Hansson and colleagues evaluated baseline data from the prospective Swedish BioFINDER2 study, including 912 people with a baseline diagnosis of subjective cognitive decline, mild cognitive impairment, or dementia recruited from 2017 to 2022.

Mean age was about 71 and 54.7% of the study population was male. Data were divided into a training set (80%) and a test set (20%).

The researchers assessed the performance of plasma p-tau217, p-tau181, p-tau231, N-terminal tau, glial fibrillary acidic protein, and neurofilament light chain to classify participants by amyloid-beta status (defined by amyloid-PET or CSF) and stage of tau accumulation (defined by tau PET).

Of the six blood-based markers, plasma p-tau217 was most strongly associated with amyloid-beta positivity, with an area under the receiver operating characteristic curve (AUC) of 0.94 (95% CI 0.90-0.97) in the test set.

Plasma p-tau217 values were classified into three categories — normal, “gray zone,” and abnormal — with the gray zone defined by the cut points 0.159 ng/L and 0.219 ng/L. Using the two cut-point approach to assess participants with ambiguous p-tau217 values led to an overall sensitivity of 0.94 (95% CI 0.90-0.98) and a specificity of 0.86 (95% CI 0.77-0.95).

When plasma biomarkers were evaluated to differentiate low/intermediate tau versus high tau among amyloid-positive participants, p-tau217 again performed best with an AUC of 0.92 (95% CI 0.86-0.97).

At a false-negative rate less than 10%, plasma p-tau217 could avoid 56.9% of tau-PET scans needed to identify high tau PET among amyloid beta-positive participants, Hansson and co-authors suggested. The findings were validated in an independent cohort of 118 people.

BioFINDER2 participants were consecutively recruited patients from Swedish memory clinics, and study results may not apply to primary care or more ethnically diverse populations, the researchers acknowledged.

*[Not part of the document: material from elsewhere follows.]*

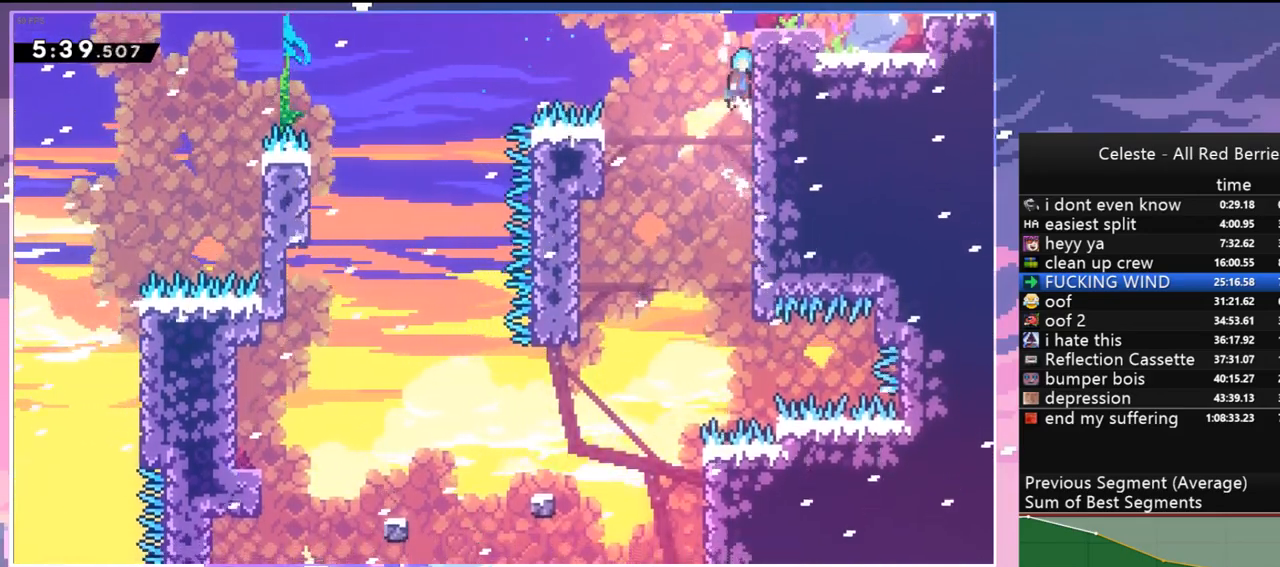
{"keys": ["jump", "right"], "events": [[283, "grab", "up"], [383, "up", "up"]]}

  • Judy George covers neurology and neuroscience news for MedPage Today, writing about brain aging, Alzheimer’s, dementia, MS, rare diseases, epilepsy, autism, headache, stroke, Parkinson’s, ALS, concussion, CTE, sleep, pain, and more. Follow

Disclosures

Work at the authors’ research center was supported by the Alzheimer’s Association, the Swedish Research Council, and numerous other groups.

Hansson reported research support for the institution from ADx, AVID Radiopharmaceuticals, Biogen, Eli Lilly, Eisai, Fujirebio, GE Healthcare, Pfizer, and Roche, and consultancy/speaker fees from AC Immune, Amylyx, ALZpath, BioArctic, Biogen, Cerveau, Eisai, Eli Lilly, Fujirebio, Merck, Novartis, Novo Nordisk, Roche, Sanofi, and Siemens, outside the submitted work. Co-authors reported relationships with industry and non-profit groups.

Schindler has served on scientific advisory boards for Eisai. She reported relationships with the Barnes-Jewish Hospital Foundation, the National Institute on Aging, the Alzheimer’s Association, the Greater Missouri Alzheimer’s Association, and several universities.

Primary Source

JAMA Neurology

Source Reference: Mattsson-Carlgren N, et al “Plasma biomarker strategy for selecting patients with Alzheimer disease for anti-amyloid immunotherapies” JAMA Neurol 2023; DOI: 10.1001/jamaneurol.2023.4596.